Un numero crescente di diocesi ha disposto nuove forme di organizzazione del tessuto parrocchiale, proponendo diverse modalità di cooperazione fra le comunità e i loro preti. Sarebbe ingenuo minimizzare le ripercussioni che questi cambiamenti determinano sull’identità del presbitero, oggi meno garantita dal ministero di quanto non lo fosse una volta, quando egli si riferiva a un’unica comunità parrocchiale. In questo studio don Donato Pavone, psicologo, insegnante di Psicologia e Antropologia filosofica presso lo Studio Teologico e l’Istituto Superiore di Scienze Religiose di Treviso e Vittorio Veneto, pone l’attenzione sulle problematiche aperte dai nuovi scenari pastorali, convinto che queste rappresentino una vera urgenza ecclesiale. Infatti, «il singolo sacerdote non può essere lasciato solo nel compito titanico di ripensarsi profondamente, circa l’essere e l’agire, nell’attuale sua inedita condizione esistenziale e ministeriale». In questa prospettiva l’autore propone un’articolata riflessione sui benefici che dinamiche di comunione fra presbiteri potrebbero portare sia nel sostegno personale sia nei processi di discernimento delle nuove forme dell’agire pastorale. Il ‘noi presbiterale’, specie se realizzato in forme di convivenza, non andrebbe idealizzato «come se fosse la panacea di tutte le difficoltà della vita e del ministero del prete»; è realtà per sua natura a servizio della Chiesa, chiamata a realizzare sui territori «buone pratiche di comunione e di guida pastorale plurale, che rappresentano non soltanto una chiara opportunità di testimonianza evangelica, ma anche un significativo, seppur implicito, annuncio vocazionale».
Probabilmente, prima di Francesco, nessun papa recente aveva insistito tanto sulla centralità del battesimo nella vita cristiana. Se non si può misconoscere un certo interesse per questo sacramento nel magistero pontificio postconciliare, soprattutto in relazione alla vocazione specifica dei laici – come dimostra l’esortazione apostolica Christifideles laici di Giovanni Paolo II –, è altrettanto incontestabile che il battesimo sia finora rimasto in posizione di relativa marginalità, quasi ‘schiacciato’ dall’attenzione prevalente riservata all’eucaristia, come pure – per ragioni diverse spesso di natura contingente – alla penitenza, all’ordine sacro e al matrimonio. In questo documentato studio, don Pasquale Bua, docente di Teologia dogmatica presso l’Istituto teologico Leoniano di Anagni, mostra come nel pensiero teologico di Francesco l’interesse per il battesimo fa tutt’uno con la dottrina sulla Chiesa, consentendogli di tratteggiare con originalità e audacia una vera e propria ecclesiologia battesimale, che si può considerare un importante complemento all’ecclesiologia eucaristica dei suoi predecessori.

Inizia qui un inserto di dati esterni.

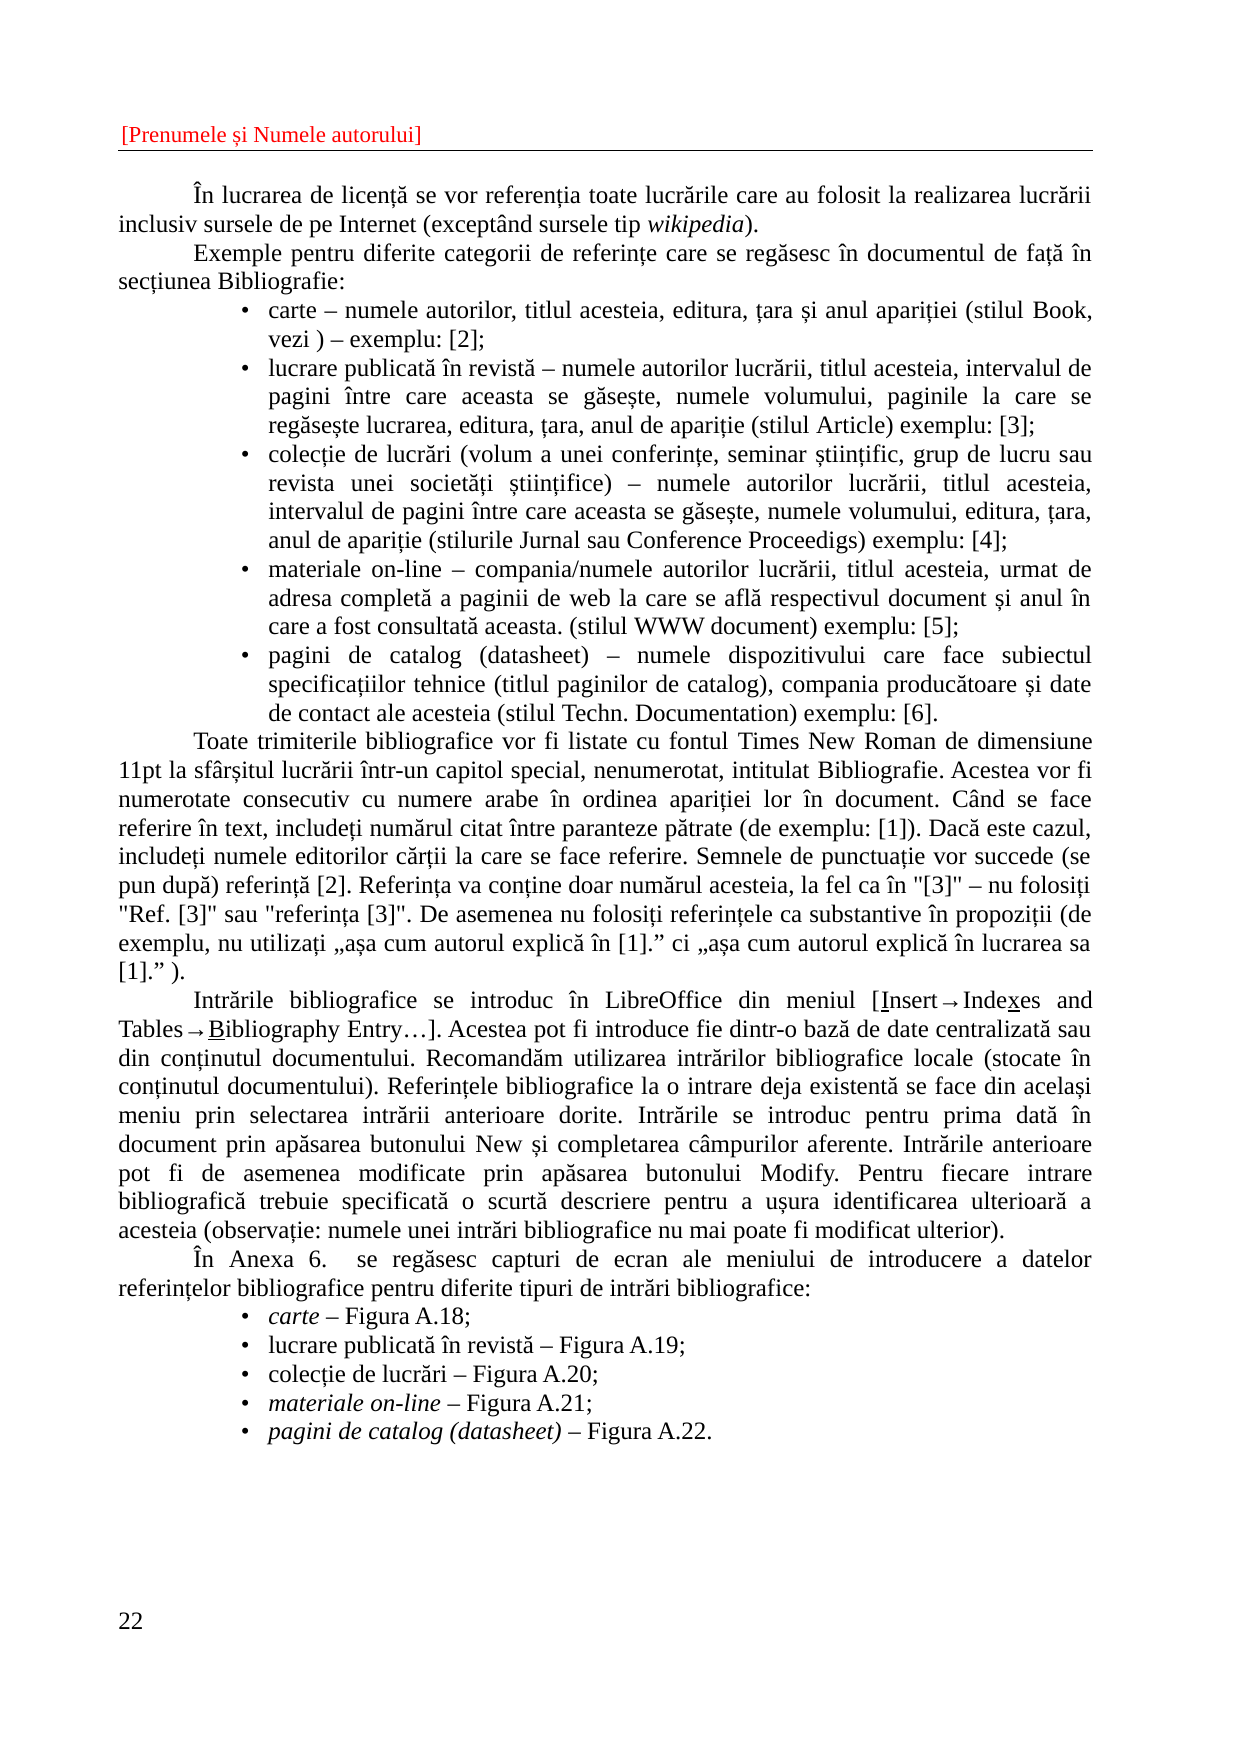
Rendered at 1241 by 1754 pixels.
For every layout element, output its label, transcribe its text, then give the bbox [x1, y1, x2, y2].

text În Anexa 6. se regăsesc capturi de ecran ale meniului de introducere a datelor referințelor bibliografice pentru diferite tipuri de intrări bibliografice: [118, 1244, 1093, 1301]
list pagini de catalog (datasheet) – Figura A.22. [249, 1416, 1093, 1445]
list lucrare publicată în revistă – numele autorilor lucrării, titlul acesteia, intervalul de pagini între care aceasta se găsește, numele volumului, paginile la care se regăsește lucrarea, editura, țara, anul de apariție (stilul Article) exemplu: [3]; [249, 353, 1093, 439]
text Exemple pentru diferite categorii de referințe care se regăsesc în documentul de față în secțiunea Bibliografie: [118, 238, 1093, 295]
text În lucrarea de licență se vor referenția toate lucrările care au folosit la realizarea lucrării inclusiv sursele de pe Internet (exceptând sursele tip wikipedia). [118, 180, 1093, 238]
list materiale on-line – Figura A.21; [249, 1388, 1093, 1416]
text Intrările bibliografice se introduc în LibreOffice din meniul [Insert→Indexes and Tables→Bibliography Entry…]. Acestea pot fi introduce fie dintr-o bază de date centralizată sau din conținutul documentului. Recomandăm utilizarea intrărilor bibliografice locale (stocate în conținutul documentului). Referințele bibliografice la o intrare deja existentă se face din același meniu prin selectarea intrării anterioare dorite. Intrările se introduc pentru prima dată în document prin apăsarea butonului New și completarea câmpurilor aferente. Intrările anterioare pot fi de asemenea modificate prin apăsarea butonului Modify. Pentru fiecare intrare bibliografică trebuie specificată o scurtă descriere pentru a ușura identificarea ulterioară a acesteia (observație: numele unei intrări bibliografice nu mai poate fi modificat ulterior). [118, 985, 1093, 1244]
text Toate trimiterile bibliografice vor fi listate cu fontul Times New Roman de dimensiune 11pt la sfârșitul lucrării într-un capitol special, nenumerotat, intitulat Bibliografie. Acestea vor fi numerotate consecutiv cu numere arabe în ordinea apariției lor în document. Când se face referire în text, includeți numărul citat între paranteze pătrate (de exemplu: [1]). Dacă este cazul, includeți numele editorilor cărții la care se face referire. Semnele de punctuație vor succede (se pun după) referință [2]. Referința va conține doar numărul acesteia, la fel ca în "[3]" – nu folosiți "Ref. [3]" sau "referința [3]". De asemenea nu folosiți referințele ca substantive în propoziții (de exemplu, nu utilizați „așa cum autorul explică în [1].” ci „așa cum autorul explică în lucrarea sa [1].” ). [118, 726, 1093, 985]
list colecție de lucrări – Figura A.20; [249, 1359, 1093, 1388]
list pagini de catalog (datasheet) – numele dispozitivului care face subiectul specificațiilor tehnice (titlul paginilor de catalog), compania producătoare și date de contact ale acesteia (stilul Techn. Documentation) exemplu: [6]. [249, 640, 1093, 726]
list materiale on-line – compania/numele autorilor lucrării, titlul acesteia, urmat de adresa completă a paginii de web la care se află respectivul document și anul în care a fost consultată aceasta. (stilul WWW document) exemplu: [5]; [249, 554, 1093, 640]
list carte – Figura A.18; [249, 1301, 1093, 1330]
list colecție de lucrări (volum a unei conferințe, seminar științific, grup de lucru sau revista unei societăți științifice) – numele autorilor lucrării, titlul acesteia, intervalul de pagini între care aceasta se găsește, numele volumului, editura, țara, anul de apariție (stilurile Jurnal sau Conference Proceedigs) exemplu: [4]; [249, 439, 1093, 554]
list carte – numele autorilor, titlul acesteia, editura, țara și anul apariției (stilul Book, vezi ) – exemplu: [2]; [249, 295, 1093, 353]
list lucrare publicată în revistă – Figura A.19; [249, 1330, 1093, 1359]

Il film Andrei Rublev del regista russo Andrei Tarkowskij è unanimemente riconosciuto quale pietra miliare della storia del cinema. In occasione dei cinquanta anni della sua realizzazione Jean-Pierre Sonnet, S.J., noto biblista, docente presso la Pontificia Università Gregoriana, ha scritto un acuto saggio sull’opera del grande autore russo. Lo scritto diventa occasione per una più ampia riflessione sulle condizioni spirituali della creazione artistica e sul suo rapporto con la condizione storica nella quale prende forma. L’avvincente ripresa di alcuni episodi del film e della tormentata vicenda della sua sceneggiatura porta a percepire il complesso processo della creazione artistica, che, secondo le parole di Tarkovskij, « è il riflesso, nello specchio, del gesto del Creatore. Noi artisti non facciamo che ripetere, che imitare quel gesto. L’arte è uno dei momenti preziosi nei quali somigliamo al Creatore».